The fluttering flag and its bearer move closer to us. We stand and wait, unwilling to give up our position. With everything around us flattened, we have a clear line of sight should anyone try to suddenly attack.
The sun’s early rays strike the figure’s shining armor, glinting and startlingly clean in contrast to the muck and blood on us and all around us.
A woman, I realize. Her dark hair is bound tight, bearing an ethereally beautiful face. She’s almost upon us, and I stare at her prominent cheekbones, delicate jaw, slender neck. Her rich brown skin reflects the oranges of the sunrise.
So much beauty wrapped around something so deadly.
She’s more than a mere soldier, I can tell immediately. She holds her shoulders back the same way Siegrid does, as if she owns the ground she walks upon by virtue of the touch of her foot.

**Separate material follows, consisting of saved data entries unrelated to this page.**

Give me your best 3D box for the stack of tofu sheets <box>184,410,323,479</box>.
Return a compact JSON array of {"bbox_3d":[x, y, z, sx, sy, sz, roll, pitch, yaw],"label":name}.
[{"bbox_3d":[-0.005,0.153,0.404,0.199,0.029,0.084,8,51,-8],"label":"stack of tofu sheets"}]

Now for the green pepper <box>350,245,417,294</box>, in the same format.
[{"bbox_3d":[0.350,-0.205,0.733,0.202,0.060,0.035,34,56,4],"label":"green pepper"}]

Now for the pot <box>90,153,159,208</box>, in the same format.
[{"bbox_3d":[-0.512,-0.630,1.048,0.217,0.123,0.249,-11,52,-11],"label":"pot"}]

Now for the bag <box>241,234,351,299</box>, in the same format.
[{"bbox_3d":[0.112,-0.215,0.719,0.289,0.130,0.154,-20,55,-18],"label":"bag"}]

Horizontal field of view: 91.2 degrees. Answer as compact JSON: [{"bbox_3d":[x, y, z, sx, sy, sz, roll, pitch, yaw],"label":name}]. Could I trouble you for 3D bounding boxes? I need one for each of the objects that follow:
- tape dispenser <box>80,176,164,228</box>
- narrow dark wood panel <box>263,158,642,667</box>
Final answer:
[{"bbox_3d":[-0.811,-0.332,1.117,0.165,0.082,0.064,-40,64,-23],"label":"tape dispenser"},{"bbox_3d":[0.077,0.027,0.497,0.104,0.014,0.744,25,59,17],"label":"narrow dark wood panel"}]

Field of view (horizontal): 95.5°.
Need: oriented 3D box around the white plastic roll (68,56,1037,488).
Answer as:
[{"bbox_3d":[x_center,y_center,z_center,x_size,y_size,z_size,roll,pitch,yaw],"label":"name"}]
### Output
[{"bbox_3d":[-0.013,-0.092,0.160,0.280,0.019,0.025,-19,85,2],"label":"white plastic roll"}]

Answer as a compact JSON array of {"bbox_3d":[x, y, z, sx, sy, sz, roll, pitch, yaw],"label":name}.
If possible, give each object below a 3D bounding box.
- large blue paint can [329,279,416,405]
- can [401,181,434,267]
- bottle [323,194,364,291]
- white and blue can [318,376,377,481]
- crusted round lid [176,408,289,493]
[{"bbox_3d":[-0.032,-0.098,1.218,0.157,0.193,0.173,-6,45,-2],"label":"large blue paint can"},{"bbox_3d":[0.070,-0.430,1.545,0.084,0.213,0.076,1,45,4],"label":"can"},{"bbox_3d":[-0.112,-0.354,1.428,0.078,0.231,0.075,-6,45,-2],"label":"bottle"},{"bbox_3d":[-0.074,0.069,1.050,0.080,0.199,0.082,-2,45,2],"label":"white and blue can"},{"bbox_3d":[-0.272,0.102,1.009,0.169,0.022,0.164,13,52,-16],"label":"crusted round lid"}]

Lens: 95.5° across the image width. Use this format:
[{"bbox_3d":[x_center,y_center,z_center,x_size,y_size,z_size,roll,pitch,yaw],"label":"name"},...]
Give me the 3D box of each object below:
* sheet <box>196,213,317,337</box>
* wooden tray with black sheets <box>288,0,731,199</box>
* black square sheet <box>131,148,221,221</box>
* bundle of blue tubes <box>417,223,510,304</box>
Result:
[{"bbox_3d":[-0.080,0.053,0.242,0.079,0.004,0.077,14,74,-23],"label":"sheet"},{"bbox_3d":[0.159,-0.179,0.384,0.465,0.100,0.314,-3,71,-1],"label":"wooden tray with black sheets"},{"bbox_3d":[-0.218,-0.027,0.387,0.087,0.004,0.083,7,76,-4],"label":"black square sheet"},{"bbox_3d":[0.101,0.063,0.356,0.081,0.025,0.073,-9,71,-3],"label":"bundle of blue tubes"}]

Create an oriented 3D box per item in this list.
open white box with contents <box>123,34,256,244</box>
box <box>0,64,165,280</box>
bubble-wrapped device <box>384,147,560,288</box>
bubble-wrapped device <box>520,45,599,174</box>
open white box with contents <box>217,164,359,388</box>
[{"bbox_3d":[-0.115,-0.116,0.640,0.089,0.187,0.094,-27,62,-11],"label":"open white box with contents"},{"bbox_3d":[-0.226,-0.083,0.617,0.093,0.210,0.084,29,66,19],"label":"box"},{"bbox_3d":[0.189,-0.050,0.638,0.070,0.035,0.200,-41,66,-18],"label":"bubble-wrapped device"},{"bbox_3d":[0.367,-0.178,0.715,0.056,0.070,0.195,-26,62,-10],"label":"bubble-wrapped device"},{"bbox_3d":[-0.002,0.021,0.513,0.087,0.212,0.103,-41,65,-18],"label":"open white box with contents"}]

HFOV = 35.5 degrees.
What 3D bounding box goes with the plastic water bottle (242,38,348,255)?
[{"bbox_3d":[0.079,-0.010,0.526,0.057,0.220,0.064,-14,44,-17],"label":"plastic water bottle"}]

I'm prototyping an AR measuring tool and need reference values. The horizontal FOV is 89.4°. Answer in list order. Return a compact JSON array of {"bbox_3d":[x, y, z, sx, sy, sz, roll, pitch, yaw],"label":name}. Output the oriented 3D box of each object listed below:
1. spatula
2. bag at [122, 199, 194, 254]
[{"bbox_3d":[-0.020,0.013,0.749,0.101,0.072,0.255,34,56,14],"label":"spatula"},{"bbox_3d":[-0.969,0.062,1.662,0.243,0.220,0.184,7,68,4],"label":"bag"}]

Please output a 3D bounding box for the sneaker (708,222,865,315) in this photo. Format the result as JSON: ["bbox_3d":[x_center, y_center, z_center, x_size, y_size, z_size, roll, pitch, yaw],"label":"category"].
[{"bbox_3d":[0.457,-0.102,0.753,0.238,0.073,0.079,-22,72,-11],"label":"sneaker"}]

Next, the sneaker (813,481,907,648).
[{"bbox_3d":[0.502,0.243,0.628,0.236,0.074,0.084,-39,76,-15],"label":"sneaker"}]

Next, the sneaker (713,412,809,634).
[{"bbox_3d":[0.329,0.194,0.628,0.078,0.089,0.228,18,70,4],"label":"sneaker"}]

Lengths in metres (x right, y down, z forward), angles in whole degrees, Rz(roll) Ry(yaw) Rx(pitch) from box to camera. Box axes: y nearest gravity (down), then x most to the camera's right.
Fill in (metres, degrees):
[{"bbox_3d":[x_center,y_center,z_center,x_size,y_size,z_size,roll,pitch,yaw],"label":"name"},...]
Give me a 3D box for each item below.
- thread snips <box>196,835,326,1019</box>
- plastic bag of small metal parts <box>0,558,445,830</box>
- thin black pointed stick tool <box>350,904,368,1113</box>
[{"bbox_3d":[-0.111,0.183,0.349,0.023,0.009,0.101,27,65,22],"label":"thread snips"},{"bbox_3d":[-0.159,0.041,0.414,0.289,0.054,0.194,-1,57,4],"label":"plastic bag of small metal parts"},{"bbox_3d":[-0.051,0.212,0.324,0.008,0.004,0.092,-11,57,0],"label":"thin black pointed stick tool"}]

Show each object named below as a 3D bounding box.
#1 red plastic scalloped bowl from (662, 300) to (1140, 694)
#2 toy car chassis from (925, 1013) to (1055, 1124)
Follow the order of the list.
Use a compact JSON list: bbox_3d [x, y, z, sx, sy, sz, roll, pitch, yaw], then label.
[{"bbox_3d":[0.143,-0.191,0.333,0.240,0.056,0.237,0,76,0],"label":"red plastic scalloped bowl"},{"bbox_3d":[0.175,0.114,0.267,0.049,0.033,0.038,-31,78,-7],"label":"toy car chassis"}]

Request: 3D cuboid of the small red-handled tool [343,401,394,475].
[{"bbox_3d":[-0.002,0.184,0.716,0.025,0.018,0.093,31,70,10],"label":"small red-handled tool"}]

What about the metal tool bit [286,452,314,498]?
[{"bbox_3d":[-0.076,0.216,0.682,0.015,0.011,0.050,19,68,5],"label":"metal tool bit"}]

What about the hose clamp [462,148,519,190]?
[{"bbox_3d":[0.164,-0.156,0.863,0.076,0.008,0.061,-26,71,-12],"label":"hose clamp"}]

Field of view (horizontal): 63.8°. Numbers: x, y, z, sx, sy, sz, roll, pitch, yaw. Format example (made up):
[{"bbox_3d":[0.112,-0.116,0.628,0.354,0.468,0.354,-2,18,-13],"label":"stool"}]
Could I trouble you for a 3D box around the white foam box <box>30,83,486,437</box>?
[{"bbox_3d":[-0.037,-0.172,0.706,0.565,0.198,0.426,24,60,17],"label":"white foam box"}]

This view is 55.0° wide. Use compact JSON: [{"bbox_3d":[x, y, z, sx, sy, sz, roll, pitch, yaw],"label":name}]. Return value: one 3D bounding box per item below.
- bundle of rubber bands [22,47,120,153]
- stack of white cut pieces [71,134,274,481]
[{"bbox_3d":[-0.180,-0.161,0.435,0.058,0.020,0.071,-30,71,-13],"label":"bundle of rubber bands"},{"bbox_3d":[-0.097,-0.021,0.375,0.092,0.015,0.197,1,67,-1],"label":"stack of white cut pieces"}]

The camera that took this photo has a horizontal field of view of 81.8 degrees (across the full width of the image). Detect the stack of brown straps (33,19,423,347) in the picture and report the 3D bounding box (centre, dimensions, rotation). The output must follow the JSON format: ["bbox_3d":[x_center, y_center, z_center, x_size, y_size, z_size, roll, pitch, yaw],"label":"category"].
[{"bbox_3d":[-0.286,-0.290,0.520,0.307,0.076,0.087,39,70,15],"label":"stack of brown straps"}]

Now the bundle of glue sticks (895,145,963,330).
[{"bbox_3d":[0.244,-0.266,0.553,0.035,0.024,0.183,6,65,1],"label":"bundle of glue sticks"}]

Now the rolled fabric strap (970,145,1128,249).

This must be the Siphon general we heard about.
She comes right up to us and doesn’t flinch when Anassa snaps her teeth. She stares, then cranes her head to look up at us. She plants the white flag into the ground by her feet, and her hands fold behind her back.
That subtle motion looks like an insult on her, like she’s telling us that even if we decided to attack her now, she wouldn’t need her hands ready to destroy us.
A bead of sweat slides down my spine. Her nostrils twitch like she can smell it. But instead of baring her fangs, she dips her head. It isn’t a sign of deference.
It’s barely an acknowledgment.
“I am General Ruby Navarro, representing King Lucien Brightbane of Astreona as his ambassador,” she says in an alluringly silky voice. “You are the queen, are you not? King Lucien has a ceasefire proposal for Queen Meryn Sturmfrost.”
Shock ripples through my body, nearly knocking me off Anassa.
“You’re joking,” I blurt out, my eyes sliding over to Stark. Confusion lights in his gaze as well.
Five hundred years of war paused with its first ceasefire? When the Siphons have the ability to gain more ground in Nocturna than ever before?
I quickly recover and put some metal in my voice. “What is the meaning of this?”
Ruby arches an elegant brow. “Our battle is not with you, Your Highness, nor with your people,” she tells us plainly. “It’s time for Astreona and Nocturna to unite against our common foe.”
She tilts her head so that her eyes darken with malice.
And she hisses his name like it’s a curse. “Alistair Brightbane.”